The iceberg_table can be referenced using the <external_schema>.<external_table_name> form, or use the 3-part notation for auto mounted catalog. See Referencing Iceberg tables in Amazon Redshift.

You can update a table by referencing information in other tables. List these other tables in the FROM clause or use a subquery as part of the WHERE condition. The source tables can be either Iceberg tables or Amazon Redshift RMS tables.

UPDATE can also run on partitioned table. When UPDATE changes column values that belongs to current partition spec, the new updated row would be inserted into the new partition based on the newly updated value.

For example, when we have a partitioned Iceberg table like below:

CREATE TABLE my_external_schema.lineitem (l_item_id int, l_ship_date varchar, ... ) USING ICEBERG LOCATION ... PARTITIONED BY l_ship_date; INSERT INTO my_external_schema.lineitem VALUES (10099, '20251231', ...);

And when we run below update query:

UPDATE my_external_schema.lineitem SET l_ship_date = '20260101' WHERE l_item_id = 10099;

we will move this row with l_item_id 10099 from partition 20251231 to new partition 20260101.

It's also important to note that it's possible UPDATE has multiple candidate values. Consider below query:

CREATE TABLE my_ext_schema.t1(x1 int, y1 int) USING ICEBERG LOCATION ...; CREATE TABLE my_ext_schema.t2(x2 int, y2 int) USING ICEBERG LOCATION ...; INSERT INTO my_ext_schema.t1 VALUES (1,10), (2,20), (3,30); INSERT INTO my_ext_schema.t2 VALUES (2,40), (2,50); UPDATE my_ext_schema.t1 SET y1=y2 FROM my_ext_schema.t2 WHERE x1=x2;

In this case, y1 can be 40 or 50. The result is nondeterministic. You can set the configuration parameter error_on_nondeterministic_update to true to force query error when such case happens. This is consistent with the existing RMS table UPDATE behavior. For more, refer to error_on_nondeterministic_update.

MERGE

The MERGE query conditionally merges rows from a source table into a target table. It shares the same MERGE query syntax as the existing RMS table:

MERGE INTO target_iceberg_table USING source_table [ [ AS ] alias ] ON match_condition [ WHEN MATCHED THEN { UPDATE SET col_name = { expr } [,...] | DELETE } WHEN NOT MATCHED THEN INSERT [ ( col_name [,...] ) ] VALUES ( { expr } [, ...] ) | REMOVE DUPLICATES ]

You can also use three-part notation for S3 table buckets:

MERGE INTO "<table_bucket_name>@s3tablescatalog".<database_name>.<table_name> USING source_table [ [ AS ] alias ] ON match_condition [ WHEN MATCHED THEN { UPDATE SET col_name = { expr } [,...] | DELETE } WHEN NOT MATCHED THEN INSERT [ ( col_name [,...] ) ] VALUES ( { expr } [, ...] ) | REMOVE DUPLICATES ]

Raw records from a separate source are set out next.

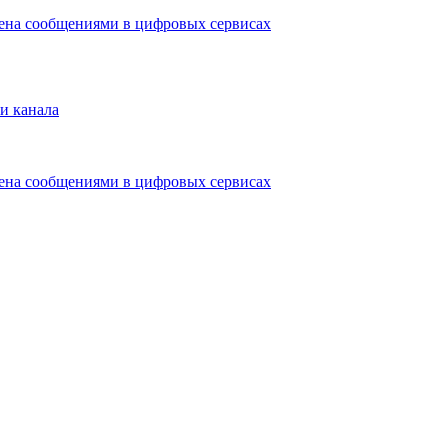
мена сообщениями в цифровых сервисах
и канала
мена сообщениями в цифровых сервисах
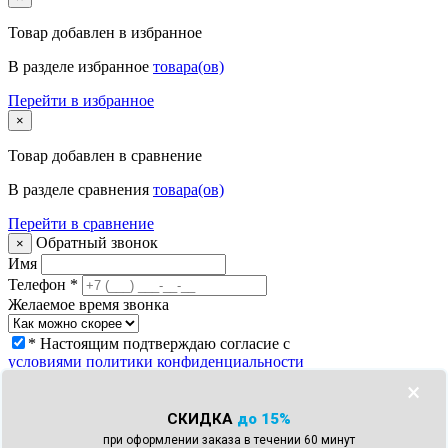
Товар
добавлен в избранное
В разделе избранное
товара(ов)
Перейти в избранное
×
Товар
добавлен в сравнение
В разделе сравнения
товара(ов)
Перейти в сравнение
Обратный звонок
×
Имя
Телефон
*
Желаемое время звонка
* Настоящим подтверждаю согласие с
условиями политики конфиденциальности
Заказать звонок
×
Что с моим заказом?
×
СКИДКА
до 15%
Телефон
*
при оформлении заказа в течении 60 минут
Номер заказа *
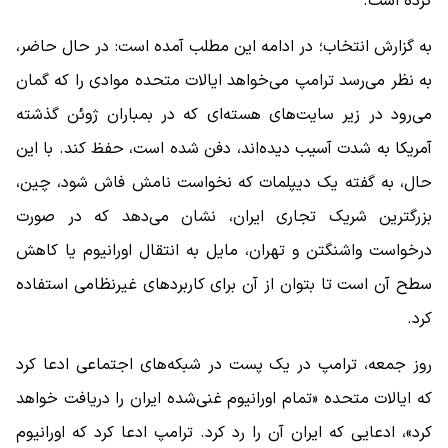
کرده است.
به گزارش انتخاب؛ در ادامه این مطلب آمده است: در حال حاضر،
به نظر می‌رسد ترامپ می‌خواهد ایالات متحده موادی را که گمان
می‌رود در زیر سایت‌های هسته‌ای که در بمباران ژوئن گذشته
آمریکا به شدت آسیب دیده‌اند، دفن شده است، حفظ کند. با این
حال، به گفته یک دیپلمات که نخواست نامش فاش شود، چین،
بزرگترین شریک تجاری ایران، نشان می‌دهد که در صورت
درخواست واشنگتن و تهران، مایل به انتقال اورانیوم یا کاهش
سطح آن است تا بتوان از آن برای کاربردهای غیرنظامی استفاده
کرد.
روز جمعه، ترامپ در یک پست در شبکه‌های اجتماعی ادعا کرد
که ایالات متحده «تمام اورانیوم غنی‌شده ایران را دریافت خواهد
کرد»، ادعایی که ایران آن را رد کرد. ترامپ ادعا کرد که اورانیوم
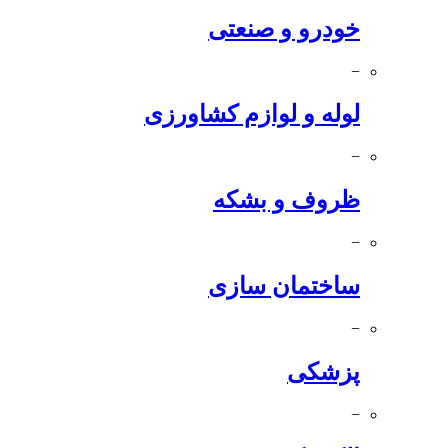
خودرو و صنعتی
−
لوله و لوازم کشاورزی
−
ظروف و بشکه
−
ساختمان سازی
−
پزشکی
−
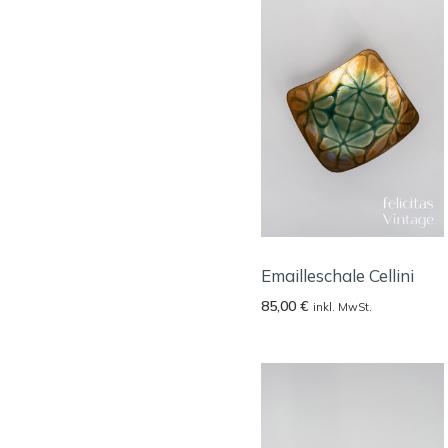
Emailleschale Cellini
85,00
€
inkl. MwSt.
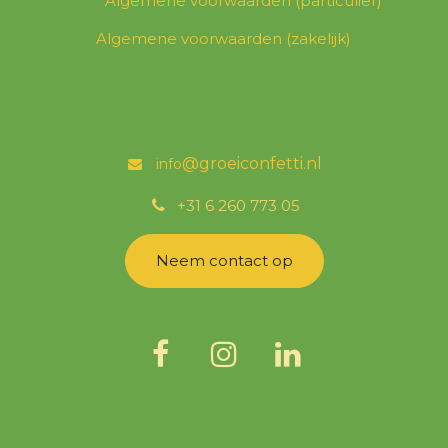
Algemene voorwaarden (particulier)
Algemene voorwaarden (zakelijk)
@groeicon
fetti.nl
info
͏
+31 6 260 773 05
Neem contact op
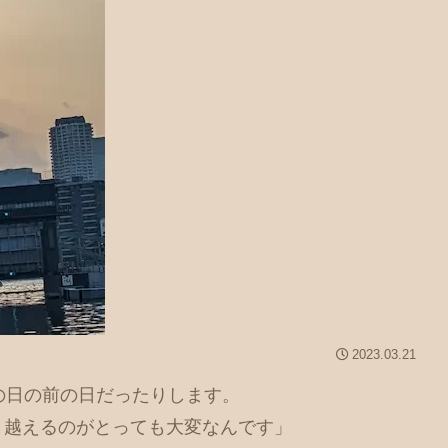
2023.03.21
の日の前の日だったりします。
り越えるのがとっても大変なんです」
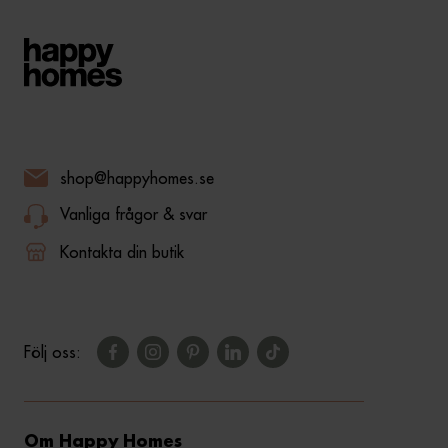
shop@happyhomes.se
Vanliga frågor & svar
Kontakta din butik
Följ oss:
Om Happy Homes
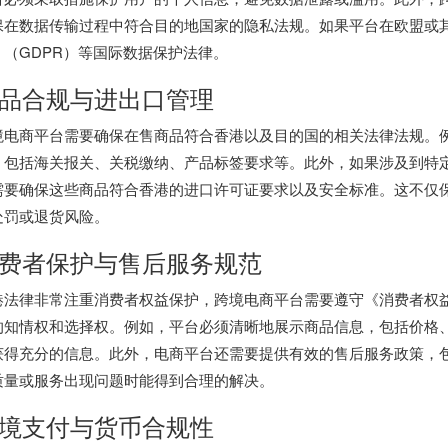
保在数据传输过程中符合目的地国家的隐私法规。如果平台在欧盟或
》（GDPR）等国际数据保护法律。
品合规与进出口管理
境电商平台需要确保在售商品符合香港以及目的国的相关法律法规。
，包括海关报关、关税缴纳、产品标签要求等。此外，如果涉及到特
需要确保这些商品符合香港的进口许可证要求以及安全标准。这不仅
处罚或退货风险。
费者保护与售后服务规范
港法律非常注重消费者权益保护，跨境电商平台需要遵守《消费者权
的知情权和选择权。例如，平台必须清晰地展示商品信息，包括价格
获得充分的信息。此外，电商平台还需要提供有效的售后服务政策，
质量或服务出现问题时能得到合理的解决。
境支付与货币合规性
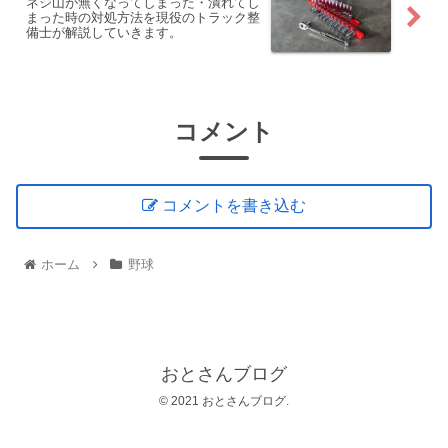
ネジ山が無くなってしまった・潰れてし
まった時の対処方法を現役のトラック整
備士が解説していきます。
コメント
コメントを書き込む
ホーム
野球
おとさんブログ
© 2021 おとさんブログ.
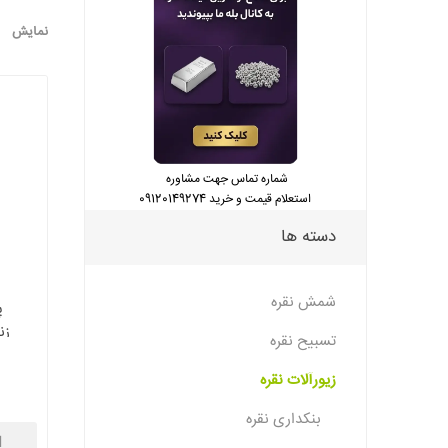
نمایش
شماره تماس جهت مشاوره
استعلام قیمت و خرید 09120149274
دسته ها
شمش نقره
پ
زن
تسبیح نقره
زیورآلات نقره
بنکداری نقره
ا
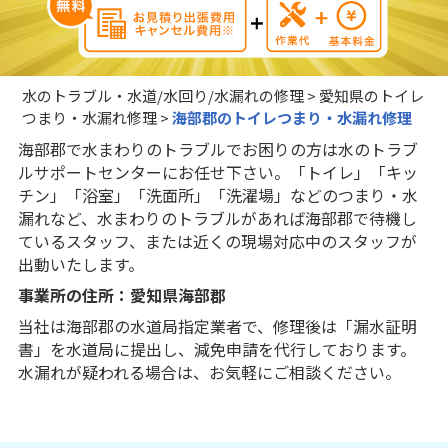
水のトラブル・水道/水回り/水漏れの修理
>
愛知県のトイレ
つまり・水漏れ修理
>
海部郡のトイレつまり・水漏れ修理
海部郡で水まわりのトラブルでお困りの方は水のトラブ
ルサポートセンターにお任せ下さい。「トイレ」「キッ
チン」「浴室」「洗面所」「洗濯場」などのつまり・水
漏れなど、水まわりのトラブルがあれば海部郡で待機し
ているスタッフ、または近くの現場対応中のスタッフが
出動いたします。
事業所の住所：愛知県海部郡
当社は海部郡の水道局指定業者で、修理後は「漏水証明
書」を水道局に提出し、減免申請を代行しております。
水漏れが疑われる場合は、お気軽にご相談ください。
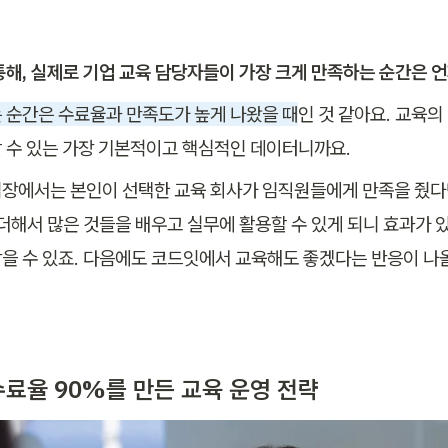
통해, 실제로 기업 교육 담당자들이 가장 크게 만족하는 순간은 
 순간은 수료율과 만족도가 높게 나왔을 때
인 것 같아요. 교육의
 수 있는 가장 기본적이고 핵심적인 데이터니까요.
장에서는 본인이 선택한 교육 회사가 임직원들에게 만족을 줬다
 더해서 많은 것들을 배우고 실무에 활용할 수 있게 되니 효과가 
을 수 있죠. 다음에도 코드잇에서 교육해도 좋겠다는 반응이 나
. 수료율 90%를 만든 교육 운영 전략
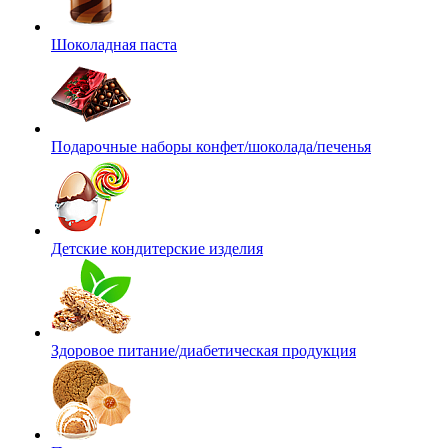
Шоколадная паста
Подарочные наборы конфет/шоколада/печенья
Детские кондитерские изделия
Здоровое питание/диабетическая продукция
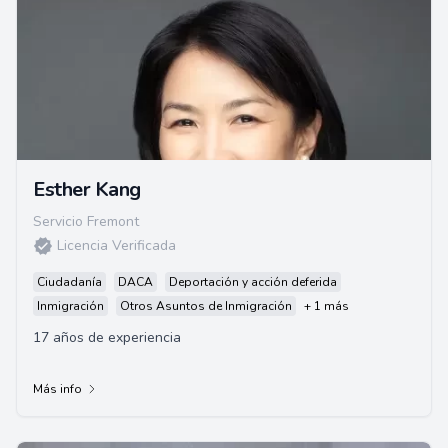
Esther Kang
Servicio Fremont
Licencia Verificada
Ciudadanía
DACA
Deportación y acción deferida
Inmigración
Otros Asuntos de Inmigración
+ 1 más
17 años de experiencia
Más info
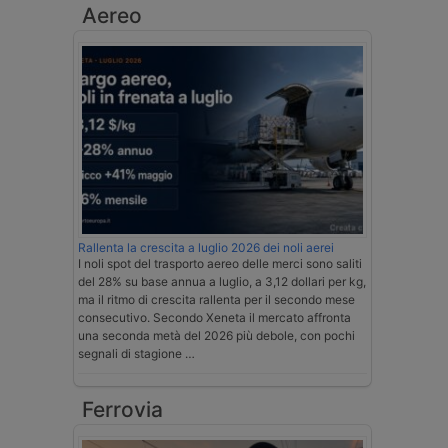
Aereo
Rallenta la crescita a luglio 2026 dei noli aerei
I noli spot del trasporto aereo delle merci sono saliti
del 28% su base annua a luglio, a 3,12 dollari per kg,
ma il ritmo di crescita rallenta per il secondo mese
consecutivo. Secondo Xeneta il mercato affronta
una seconda metà del 2026 più debole, con pochi
segnali di stagione …
Ferrovia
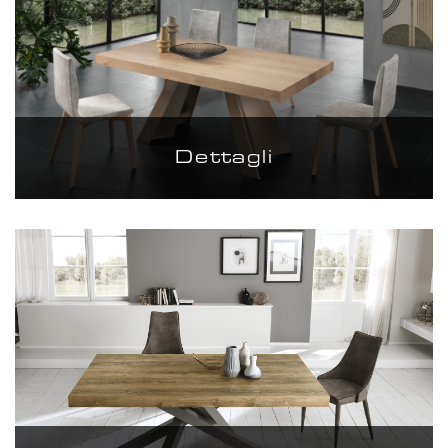
Dettagli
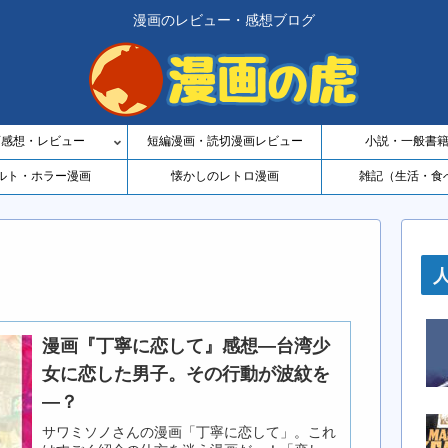
漫画のレビュー・感想ブログ
画感想・レビュー
短編漫画・読切漫画レビュー
小説・一般書
ルト・ホラー漫画
懐かしのレトロ漫画
雑記（生活・食
漫画『丁寧に恋して』感想―台湾少
女に恋した男子。その行動が波紋を
―？
サワミソノさんの漫画「丁寧に恋して」。これ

The target_iceberg_table can be referenced using the <external_schema>.<external_table_name> form, or use the 3-part notation for auto mounted catalog. See Referencing Iceberg tables in Amazon Redshift.

The source_table can be either an Iceberg table or a Amazon Redshift RMS table.

When REMOVE DUPLICATES is used, the MERGE command uses simplified mode. For more details about simplified mode, please refer to the original MERGE command document.

While executing MERGE query, Amazon Redshift generates and stores intermediate data files in the target table location. These files will be garbage collected at the end of the query. Because of this, MERGE query would require DELETE permission on Amazon S3 bucket in order to work properly. An insufficient permission error would throw if the garbage collection operation is failed. For Amazon S3 tables the garbage collection is managed by Amazon S3 tables service. Hence DELETE permission is not required to execute MERGE query.

DROP TABLE

To remove an Iceberg table from the catalog, use the DROP TABLE command:

DROP TABLE <external_schema>.<table_name>

You can also use three-part notation with auto-mounted catalogs:

DROP TABLE "<catalog_name>".<database_name>.<table_name>

Dropping an Iceberg table is a metadata only operation. It removes the table entry from AWS Glue Data Catalog and Amazon S3 table catalog, if this is an Amazon S3 table. Amazon Redshift doesn't clean up or delete any existing data file or metadata files under the table location. You can use features in AWS Glue and Amazon S3 tables to remove orphaned files. For AWS Glue, see Deleting orphan files. For Amazon S3 tables, see Table maintenance.